When I am working on my weekly meal plan – I use several sources for inspiration. These include recently starred items in my google reader, magazines, blogs, cookbooks and recipes I’ve already made from my blog. Well, last week when I went to look through my recently starred items – I realized that every single thing was a dessert (I know, I have a problem) – except for this dish! So I knew I had to try it. It’s just a simple stir-fry – but the cornstarch coating on the chicken and the honey make the chicken crunchy, sweet and delicious. The soy sauce gives it a nice balance of flavor to the sweetness of the honey. I also love that it uses three of my favorite vegetables – broccoli, red peppers and sugar snap peas. This is definitely a winner for an easy weeknight meal.

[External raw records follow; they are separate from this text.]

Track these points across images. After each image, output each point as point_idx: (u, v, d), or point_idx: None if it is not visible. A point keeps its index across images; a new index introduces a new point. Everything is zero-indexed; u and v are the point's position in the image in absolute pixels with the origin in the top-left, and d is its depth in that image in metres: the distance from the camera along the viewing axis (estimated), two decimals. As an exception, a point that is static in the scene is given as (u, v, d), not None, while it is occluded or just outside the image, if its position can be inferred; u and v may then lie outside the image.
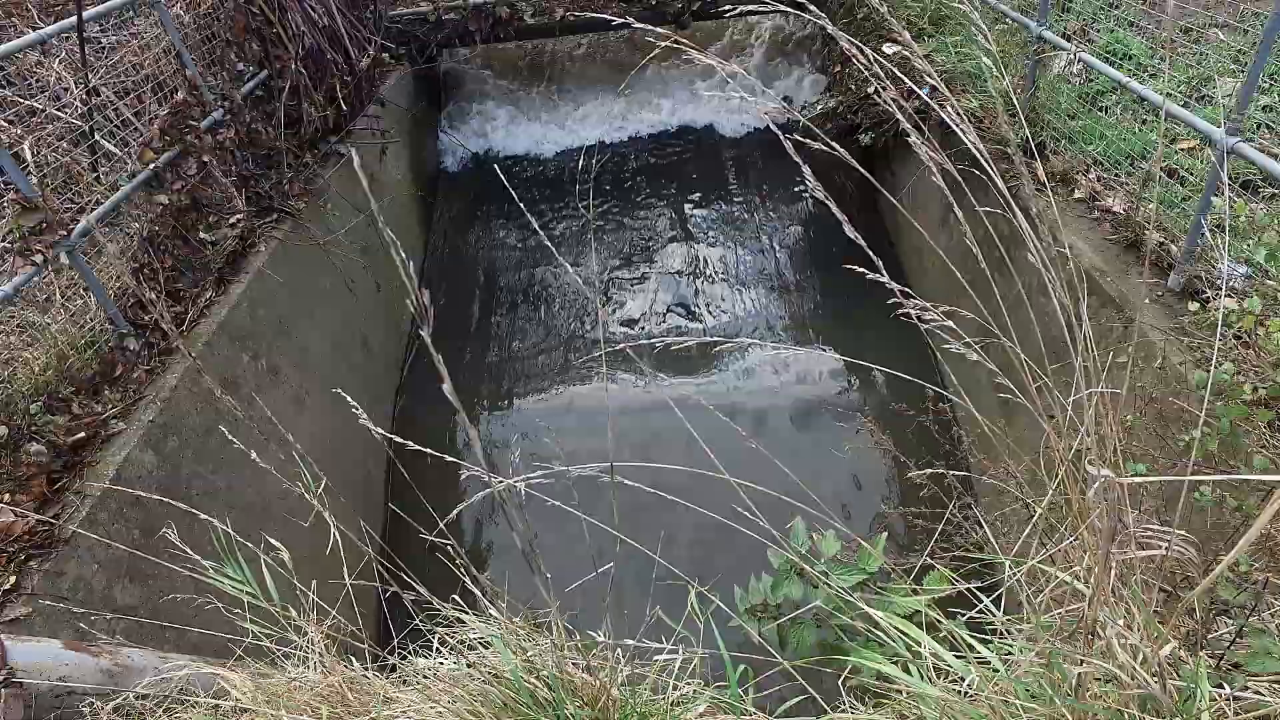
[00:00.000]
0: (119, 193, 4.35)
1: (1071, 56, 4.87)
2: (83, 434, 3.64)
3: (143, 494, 2.97)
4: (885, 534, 1.60)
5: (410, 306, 1.19)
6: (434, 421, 6.34)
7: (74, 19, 4.19)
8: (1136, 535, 1.29)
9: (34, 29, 4.33)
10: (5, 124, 4.06)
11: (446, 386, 1.27)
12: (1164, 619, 1.35)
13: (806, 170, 1.70)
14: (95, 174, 4.29)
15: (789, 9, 1.74)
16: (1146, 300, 4.06)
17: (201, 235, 4.76)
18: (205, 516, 1.94)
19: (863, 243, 1.79)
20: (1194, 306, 3.86)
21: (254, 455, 1.85)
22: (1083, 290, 2.06)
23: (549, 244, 1.82)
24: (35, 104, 4.14)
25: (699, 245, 8.39)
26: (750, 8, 1.81)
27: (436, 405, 6.25)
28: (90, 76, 4.29)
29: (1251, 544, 1.30)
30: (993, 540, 1.90)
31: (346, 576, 1.93)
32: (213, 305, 4.66)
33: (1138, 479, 1.28)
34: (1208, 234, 3.88)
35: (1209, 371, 3.24)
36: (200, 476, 4.03)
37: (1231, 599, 1.73)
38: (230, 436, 2.18)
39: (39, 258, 3.84)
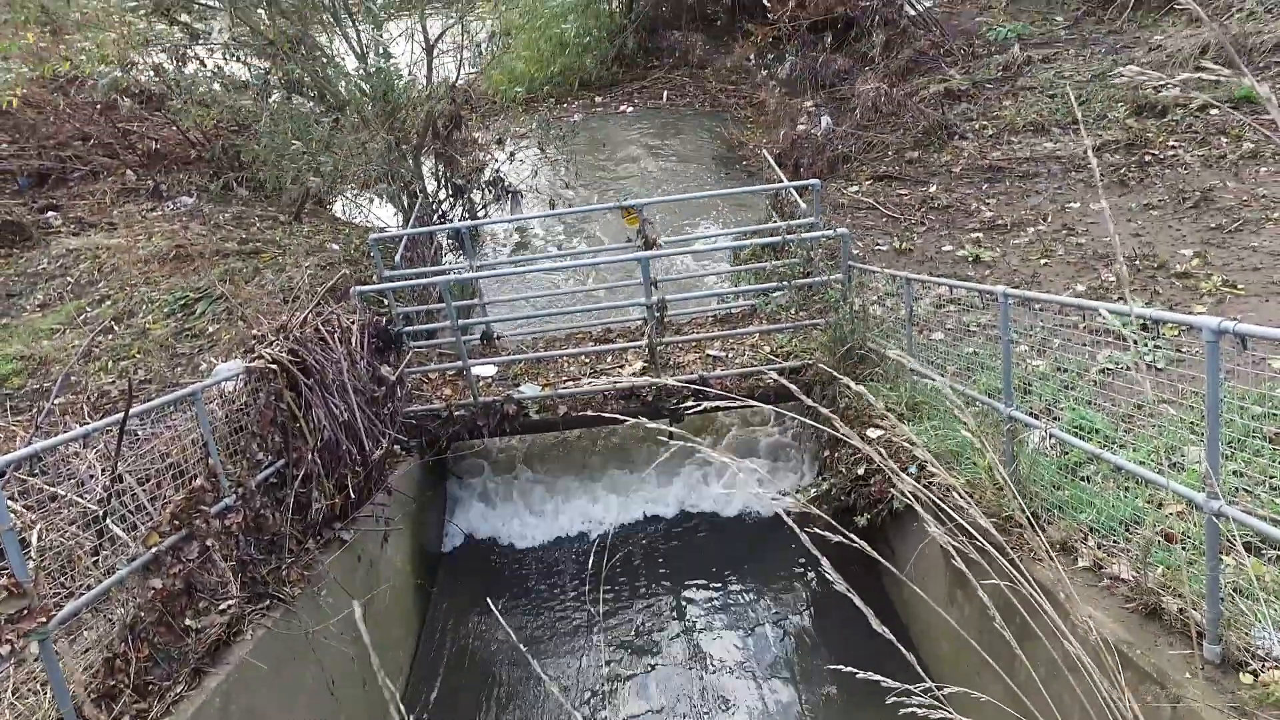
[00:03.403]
0: (112, 578, 4.28)
1: (1044, 433, 5.22)
2: None
3: None
4: None
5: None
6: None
7: (118, 416, 4.57)
8: None
9: (81, 424, 4.68)
10: (24, 510, 4.17)
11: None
12: None
13: (825, 563, 1.79)
14: (95, 558, 4.28)
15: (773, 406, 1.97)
16: (1187, 675, 3.78)
17: (187, 621, 4.58)
18: None
19: (891, 636, 1.80)
20: (1247, 679, 3.59)
21: None
22: (1117, 665, 1.96)
23: (549, 680, 1.76)
24: (59, 490, 4.31)
25: (704, 634, 8.06)
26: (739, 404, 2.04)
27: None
28: (118, 464, 4.53)
29: None
30: None
31: None
32: (181, 701, 4.30)
33: None
34: (1234, 599, 3.78)
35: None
36: None
37: None
38: None
39: (6, 648, 3.65)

- 1 pound boneless, skinless chicken tenders, diced in cubes
- 2 egg whites
- 1/3 cup cornstarch
- 1 cup broccoli florets
- 1/2 red pepper, thinly sliced
- 1 cup sugar snap peas
- 1 garlic clove, minced
- 3 Tbsp. olive oil
- 2 Tbsp. soy sauce
- 1/4 cup honey
- dash of crushed red pepper flakes
- salt and pepper
- cooked brown or white rice, for serving
1. Cut chicken into 1-inch pieces and season with salt and pepper.
2. Heat a large skillet over medium-high heat and add 2 Tbsp. olive oil until shimmering.
3. Dip chicken pieces in egg whites and then lightly dredge in cornstarch.
4. Add to the skillet in batches, being careful to not overcrowd the pan. Let brown for 2-3 minutes, then flip. Continue with remaining chicken pieces until all are cooked. Set aside on a plate.
5. Add remaining Tbsp. of olive oil to the now empty pan. Add veggies with a sprinkle of salt and pepper and sauté for about 5 minutes, until softened. Add in soy sauce and garlic and stir about 60 seconds.
6. Return the chicken to the skillet with the veggies. Add honey and red pepper flakes and thoroughly mix to combine. Serve with rice.